Music|March 29, 2024 05:53 EDT
Kentucky Buddies release new worship anthem "7,000 Promises"
Kentucky is known for the Derby, finger-licking good fried chicken, and Bourbon whiskey. However, it’s also got some of the best gospel singers on the planet. Two of those singers, Jason Clayborn and Stephen McWhirter have come together for a new worship anthem, “7,000 Promises” (JayClay Music/Tyscot Records), that has released on all digital music platforms.
Listen Link: https://lnk.to/7000Promises
Video Link: https://youtu.be/7V2JSbrlxo0
Lyric Video: https://www.youtube.com/watch?v=Iz4jIv6I__g
Between the two, they’ve racked up over 25 million digital streams to date table. The raspy-voiced Clayborn’s troupe of singers, The Atmosphere Changers, backed fellow Kentuckian, Jack Harlow, on his “Same Guy” track with Maroon 5’s Adam Levine. However, he’s been singing professionally since his teens as a solo and with various groups. He’s written songs for scores of gospel artists including Hezekiah Walker’s 2016 Grammy® Award nominated Billboard No. 1 smash, “Better.”
McWhirter was what he calls a “wounded preacher’s son” who soured on Christianity because of the hypocrisy of watching his father preach salvation in the pulpit and then come home and beat McWhirter’s mother. “Around 13 I started smoking marijuana and drinking,” he recalls. “By the time I’m 15, it’s cocaine, pills, I’m selling drugs. By the time I’m 17, I’m a full-out crystal meth addict and I’m using almost every day for over 6 years.” Someone gave him Lee Strobel’s book, Case for Christ, that made him reconsider his lifestyle. For the last decade, he’s been on fire with evangelism and his solo single “Come Jesus Come is currently No. 20 with a bullet on Billboard’s Christian AC singles chart.

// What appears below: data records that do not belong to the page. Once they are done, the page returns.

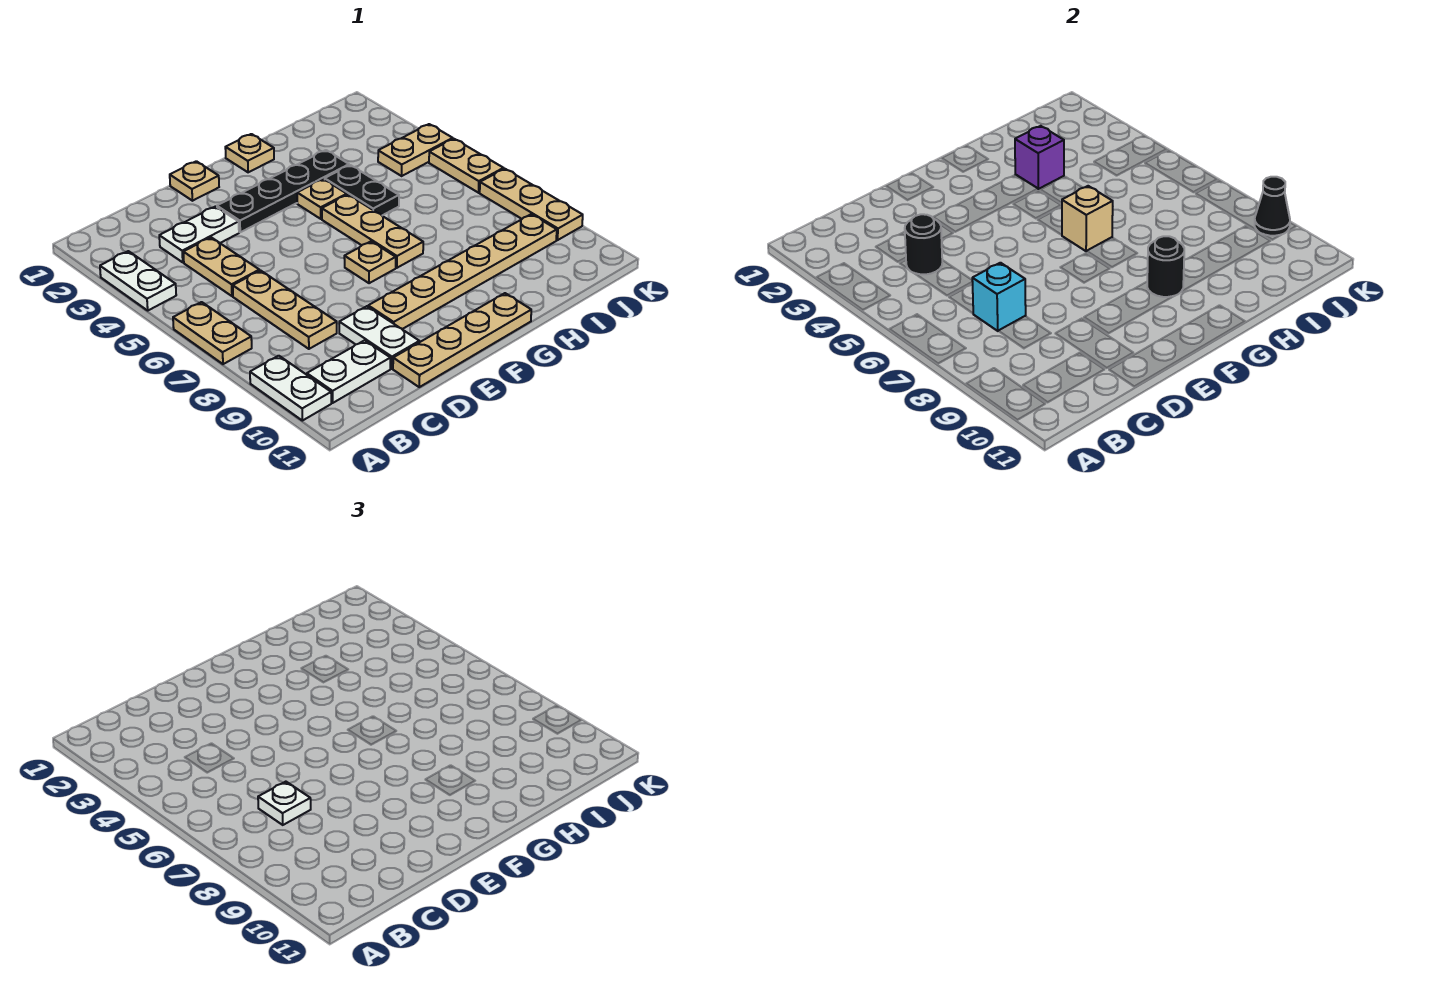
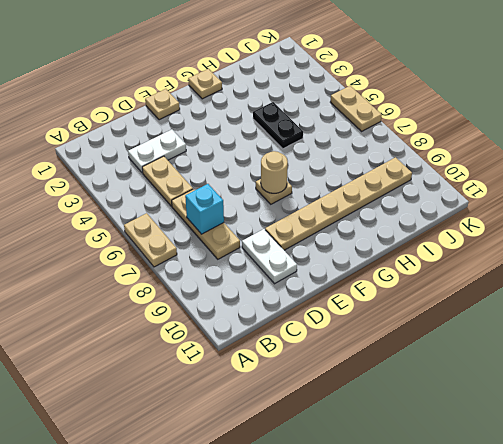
tan round brick F7 level 2 -> none
none -> white plate A3:A4 level 1
none -> white plate A9:A10 level 1
none -> white plate B10:C10 level 1

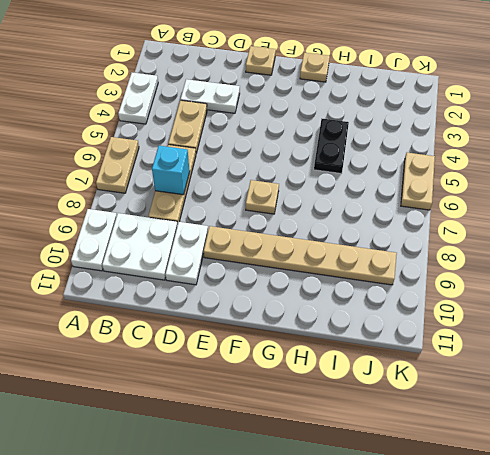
white plate B9:C10 level 1 -> white plate B10:C10 level 1
none -> tan plate D11:G11 level 1
none -> black plate E3:H3 level 1
none -> tan plate G4 level 1

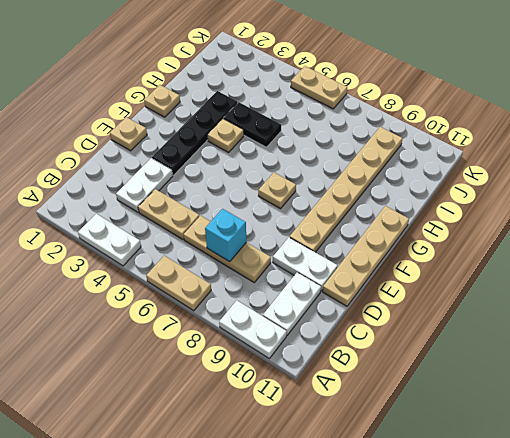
none -> tan plate G5:G7 level 1
none -> tan plate J4:K4 level 1
none -> tan plate K7:K9 level 1

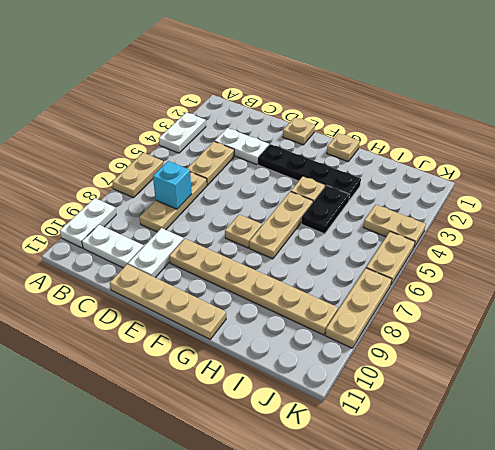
none -> black round brick C4 level 2
none -> tan brick G6 level 2
none -> black round brick G9 level 2

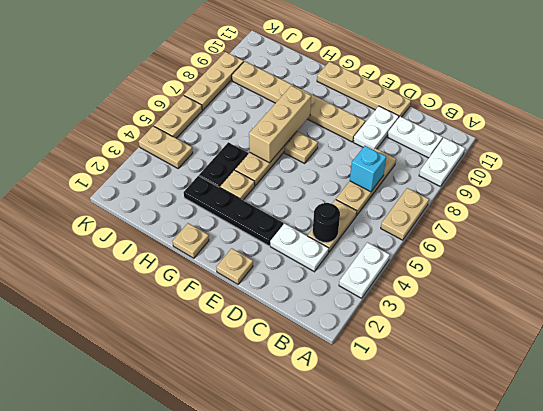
tan brick G6:G8 level 2 -> tan brick G6 level 2
none -> black round brick G9 level 2
none -> purple brick H3 level 2
none -> black cone K9 level 2

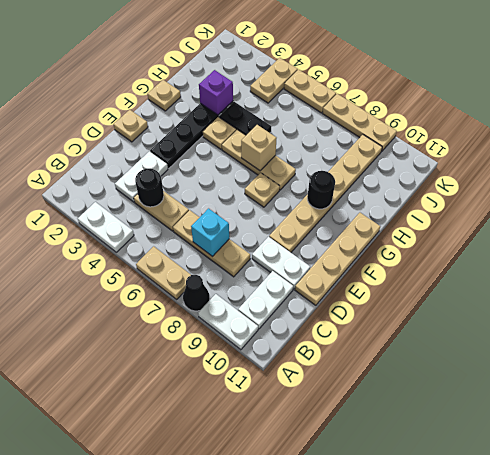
black cone A8 level 1 -> black cone K9 level 2
none -> white plate C7 level 3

The duo met at a music event in 2018. “During the pandemic, Stephen reached out,” Clayborn recalls. “He wanted to write some songs, and he asked me to help him make a choir album.” They’ve been thick as thieves ever since. On the acoustic guitar driven track, they soulfully recall God’s Biblical promises to man. Clayborn’s raspy baritone is the perfect counterpoint to McWhirter’s sandpapery tenor. The inspiring song builds into an explosion of worship and praise with a thunderous cushion of backing vocals. It promises to satisfy worshippers everywhere.